I think most of us would be shocked to learn that some major pipelines are approved under NWP 12. For example, the Byhalia pipeline would be built across a pristine drinking water aquifer, near water wells that provide drinking water to more than one million people in Tennessee and Mississippi, and would cut through several Black communities in Memphis that already suffer from concentrated environmental burdens.
These pipelines undeniably have more than minimal adverse environmental effects and contribute to legal violations. Mountain Valley has already agreed to pay more than $2 million in penalties for more than 350 water quality violations cited by Virginia and West Virginia while under construction under NWP12, and it’s not even close to being completed (Mountain Valley originally received NWP12 approval but its owners have since withdrawn due to legal issues and applied for an individual permit).
To add insult to injury, the Trump administration weakened Clean Water Act regulations such that millions of miles of streams and millions of acres of wetlands are being denied protection under the law. This means that pipelines won’t even have to follow the weak requirements of NWP12 (which the Trump administration irresponsibly rolled back) when they cross certain kinds of water bodies.
But the Biden administration can act to reverse the dangerous pipeline permit decisions of the prior administration.
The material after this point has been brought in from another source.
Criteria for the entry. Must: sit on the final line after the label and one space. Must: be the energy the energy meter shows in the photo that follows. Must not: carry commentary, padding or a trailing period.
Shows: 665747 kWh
In addition to Mountain Valley, for example, Mariner East 2 is not yet finished but is linked to contamination of drinking water sources for dozens of families and farms, as well as 320 spills.
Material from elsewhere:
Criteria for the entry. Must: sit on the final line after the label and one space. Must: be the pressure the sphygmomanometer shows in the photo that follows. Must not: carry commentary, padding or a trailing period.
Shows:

Line 3 would traverse pristine lakes and wetlands, cross Minnesota’s shallowest aquifers, and violate the treaty rights of the Anishinaabe people by endangering critical natural and cultural resources.
Line 5 would cross the Straits of Mackinac that link Lake Michigan and Lake Huron, an ecologically sensitive part of the Great Lakes ecosystem that supports healthy fisheries, provides drinking water to thousands of people, and anchors a thriving economy.
PennEast would cut through one of the most environmentally sensitive regions in the Delaware River watershed and some of the cleanest streams in New Jersey and Pennsylvania.
The Pacific Connector would cross nearly 500 water bodies, including five major rivers and the Coos Bay Estuary, threatening aquatic species, including the sources of fish for members of the Klamath tribes.
And the Dakota Access pipeline travels under both the Missouri River as well as Lake Oahe, a reservoir that is the primary water source for the Standing Rock Reservation, posing an imminent threat to the safety of the Standing Rock Sioux tribe.
There is still time to withdraw approval for each of these and instead use thorough environmental review—based on the best available science—to protect clean water, the climate, and other natural resources. To ensure full consistency with the Clean Water Act, no pipelines should be approved where a practicable alternative exists that is less damaging to the aquatic environment, the nation’s waters would be significantly degraded, or the project would cause or contribute to the violation of applicable state or Federal laws.